Yo me callé ante aquella frase. ¡Qué moral, qué lógica, qué sabiduría! ¡A su edad! Le privaban del único placer que le quedaba, ¡por razones de salud! ¡La salud! ¿De qué le servía a aquella ruina humana inerte y temblorosa? Alargaban sus días, ¿no se dice así? ¿Sus días? ¿Cuántos días, diez, veinte, cincuenta o cien? ¿Para qué? ¿Por él o por conservar en la familia durante más tiempo el espectáculo de aquella impotente glotonería?
Ya no tenía nada que hacer en la vida, nada. Sólo le quedaba un deseo, una única alegría. ¿Por qué no dársela toda esa postrera alegría, dársela hasta que se muriera?
Luego, tras una larga partida de cartas, subí a la habitación para acostarme; ¡estaba triste, triste, triste!
Me asomé a la ventana.
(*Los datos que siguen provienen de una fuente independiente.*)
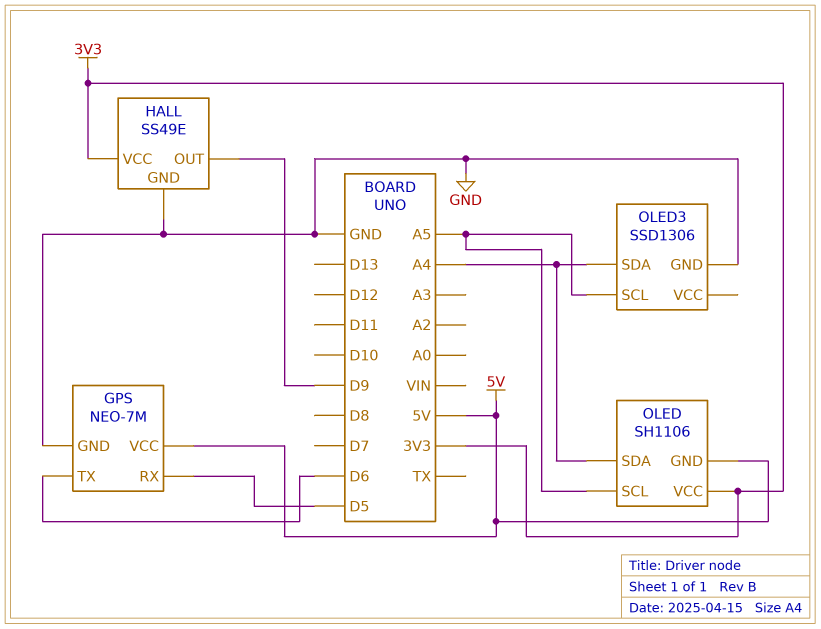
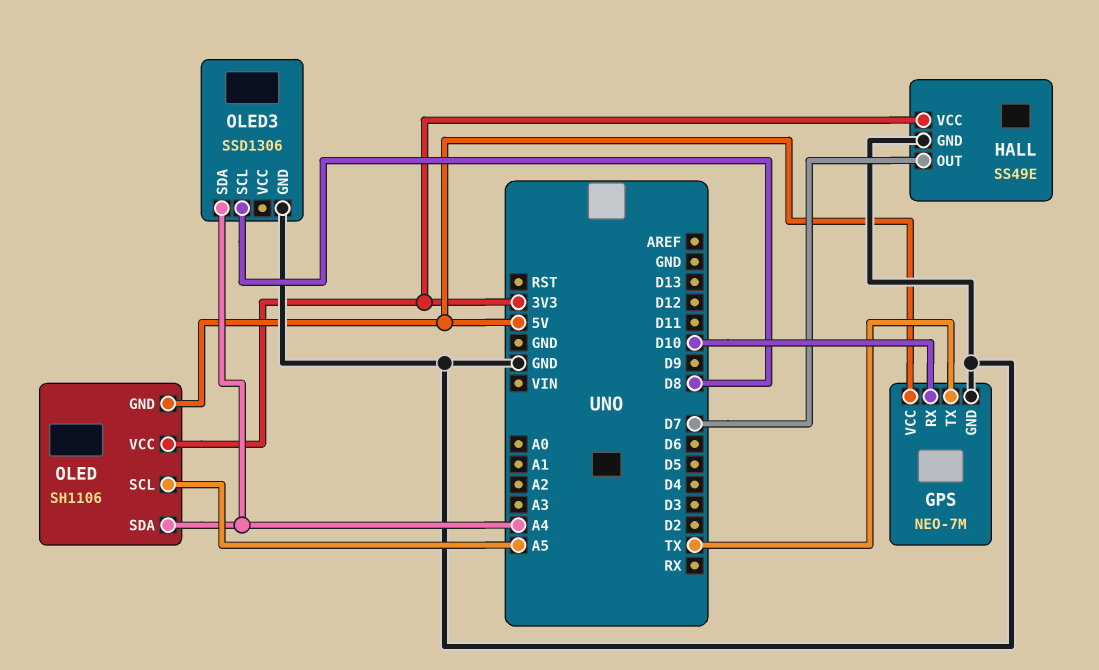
GPS pin RX: D5 -> D10
GPS pin TX: D6 -> TX
HALL pin OUT: D9 -> D7
OLED3 pin SCL: A5 -> D8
No se oía nada, salvo el ligerísimo, delicioso, bellísimo gorjeo de un pájaro en un árbol, en alguna parte. Ese pájaro debía de cantar así, en voz baja, en la noche, para acunar a su hembra dormida sobre sus huevos.
Y pensé en los cinco hijos de mi pobre amigo, que debía de estar roncando ahora al lado del coco de su mujer.